The first thing I want to say about this book is WOW. I loved it. I did not want to put this down because I had to finish. This really does show the different feelings people go through after a severe trauma. My favorite quote was “Wasn’t it enough that death could snatch away life so quickly? Did it really have to do so without warning? Without any rhyme or reason? A thoughtless, avaricious grab at whoever happened to be standing in the way?” That to me says a lot. I received this book from Katie Ganshert for a fair and honest opinion that I gave of my own free will.
Gave it a five out of five stars.
Snow whirls around an elevated train platform in Chicago. A distracted woman boards the train, takes her seat, and moments later a fiery explosion rips through the frigid air, tearing the car apart in a horrific attack on the city’s transit system. One life is spared. Twenty-two are lost.

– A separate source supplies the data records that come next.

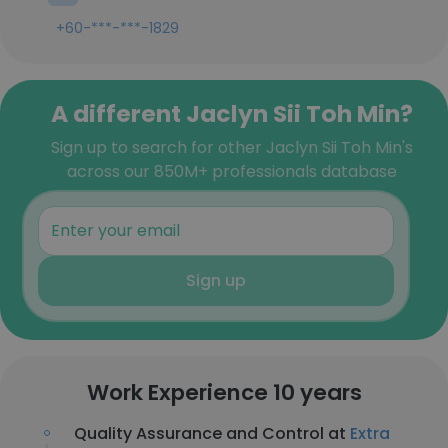
+60-***-***-1829
A different Jaclyn Sii Toh Min?
Sign up to search for other Jaclyn Sii Toh Min's
across our 850M+ professionals database
Sign up
Work Experience 10 years
Quality Assurance and Control at
Extra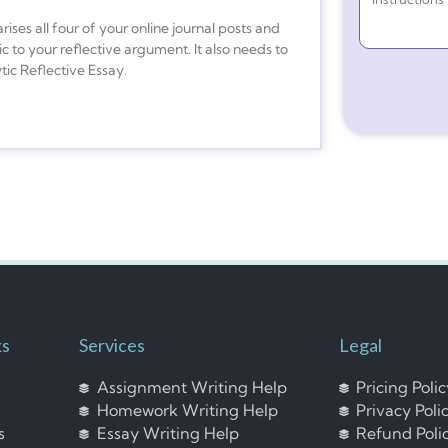
ses all four of your online journal posts and
c to your reflective argument. It also needs to
tic Reflective Essay.
ks
Services
Legal
Assignment Writing Help
Pricing Poli
Homework Writing Help
Privacy Poli
s
Essay Writing Help
Refund Poli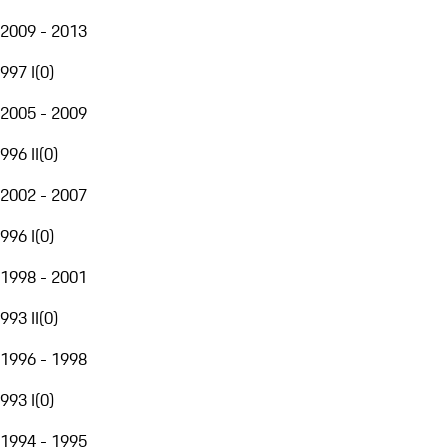
2009 - 2013
997 I
(
0
)
2005 - 2009
996 II
(
0
)
2002 - 2007
996 I
(
0
)
1998 - 2001
993 II
(
0
)
1996 - 1998
993 I
(
0
)
1994 - 1995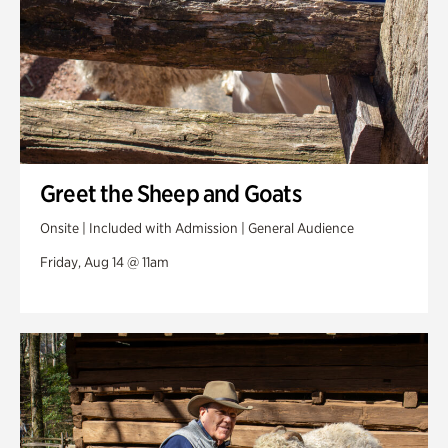
Greet the Sheep and Goats
Onsite | Included with Admission | General Audience
Friday, Aug 14 @ 11am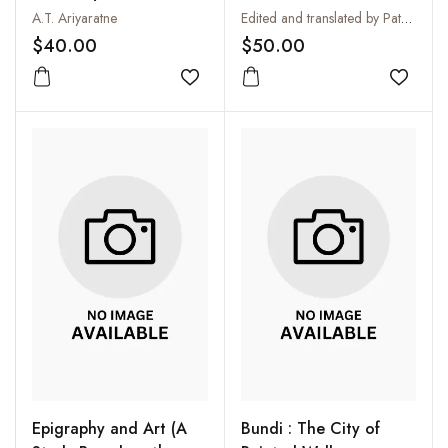
Experience
Asceticism :
A.T. Ariyaratne
Edited and translated by Patrick Olivelle
Yatidharmasamuccaya
$40.00
$50.00
of Yadava Prakasa
Add to wishlist
Add to
Epigraphy and Art (A
Bundi : The City of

A year later, Autumn Manning can’t remember the day of the bombing and she is tormented by grief—by guilt. Twelve months of the question constantly echoing. Why? Why? Why? Searching for answers, she haunts the lives of the victims, unable to rest.
Paul Elliott lost his wife in the train bombing and wants to let the dead rest in peace, undisturbed and unable to cause more pain for his loved ones. He wants normalcy for his twelve year-old daughter and young son, to see them move beyond the heartbreak. But when the Elliotts and Autumn are unexpectedly forced together, he fears she’ll bring more wreckage in her wake.
In Life After, Katie Ganshert’s most complex and unforgettable novel yet, the stirring prose and authentic characters pose questions of truth, goodness, and ultimate purpose in this emotionally resonant tale.